Limitations & Future Work

  • Reliance on small, manually constructed datasets: DiagramQAE contains only 100 diagrams, 500 tasks, and 10 participants across three types of diagrams, limiting its scale, diversity, and statistical strength.
  • Cascading error propagation in the pipeline: Reconstruction errors propagate to recognition and then to LLM. Although FE compensates for attribute deviations, structural errors in the reconstruction phase (like incorrect reconnection or missed splits) are hard to fully correct downstream.
  • LLM-side remains a black-box external component: The method is responsible for structuring diagrams, but the final Q&A/editing quality still fluctuates based on the LLM's intrinsic capabilities (e.g., Claude 3.7 only scores 61%/68.5% even after standardization).
  • Limited diagram categories: Currently focused on flowcharts, mind maps, and state machines; generalizability to diagrams with complex free-form curves, dense nesting, or embedded tables remains to be verified.
  • Future directions: Constructing a closed feedback loop among reconstruction, recognition, and LLM (utilizing LLM logical validation to feed back and correct reconstruction/recognition errors), and extending both the dataset scale and diagram categories.
  • vs.
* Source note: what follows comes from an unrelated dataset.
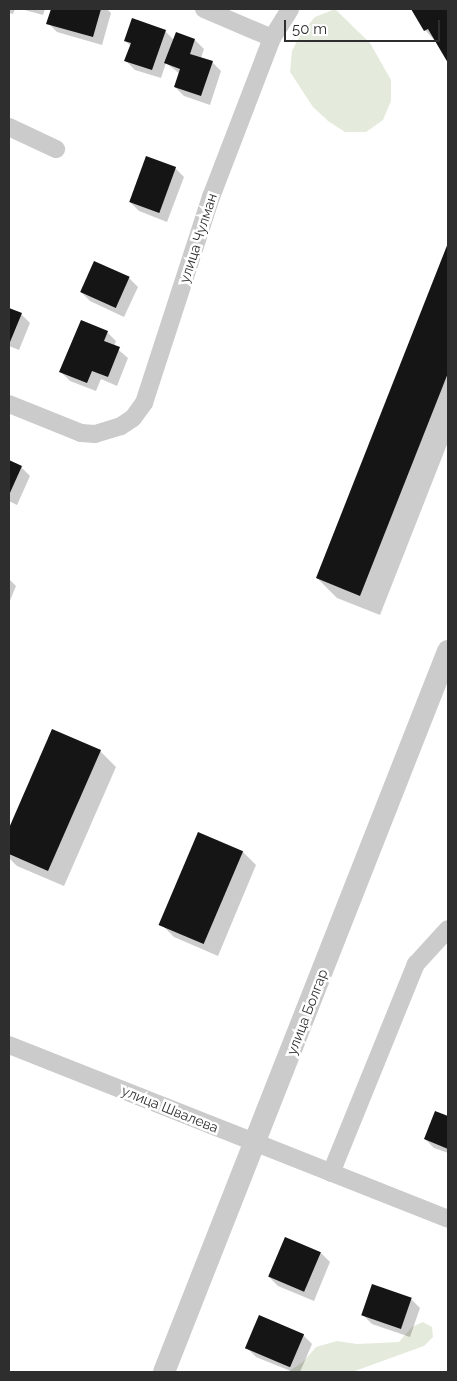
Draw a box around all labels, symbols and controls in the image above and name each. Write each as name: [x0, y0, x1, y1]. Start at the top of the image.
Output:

Offline stroke reconstruction (path-finding, semantic segmentation, edge detection): These methods either require prior assumptions on line shapes and locations (only handling standardized diagrams) or end up with broken lines at intersections. This work employs "segmentation + connectivity matching reconnection + split point detection" for language-agnostic general reconstruction, robustly handling hand-drawn intersections and achieving SOTA.
  • vs. Offline recognition (Faster R-CNN, Arrow R-CNN): They only perform region/bounding-box level recognition, which drops sharply in precision when nodes are dense or connections overlap, failing to achieve stroke-level instance segmentation. This work realizes instance-level stroke recognition.
  • vs. Online recognition (Inst-GNN, DyGAT, SpaceGTN): These methods are restricted to online diagrams and rely on simple feature concatenation, which fails in the presence of attribute deviations in reconstructed strokes. This work utilizes diffusion-enhanced GTN to achieve high-precision recognition on reconstructed strokes.
  • vs. Existing LLM diagram interactions (pre-built knowledge base + natural language retrieval): They only support simple Q&A and cannot directly edit complex offline diagrams. This work enables LLMs with semantic reasoning, logical validation, and precise editing via standardized data structures.

Rating

  • Novelty: ⭐⭐⭐⭐ Combines "offline-to-online stroke reconstruction + diffusion-enhanced recognition + feeding standardized structures to LLMs" into a complete pipeline; using diffusion as a conditional fusion engine is quite novel.
  • Experimental Thoroughness: ⭐⭐⭐⭐ Achieves SOTA across multiple reconstruction/recognition datasets, presents clear FE ablation, and demonstrates consistent gains in 4-LLM user experiments; however, DiagramQAE's scale is relatively small.
  • Writing Quality: ⭐⭐⭐⭐ Clear chain from motivation to method and experiments, with comprehensive formulas and algorithms; minor formatting errors in original PDF tables slightly affect readability.
  • Value: ⭐⭐⭐⭐ Digitizing offline diagrams and enabling LLM-based editing is a high-frequency, actual demand. Both the formulation and dataset hold value for practical applications and future research.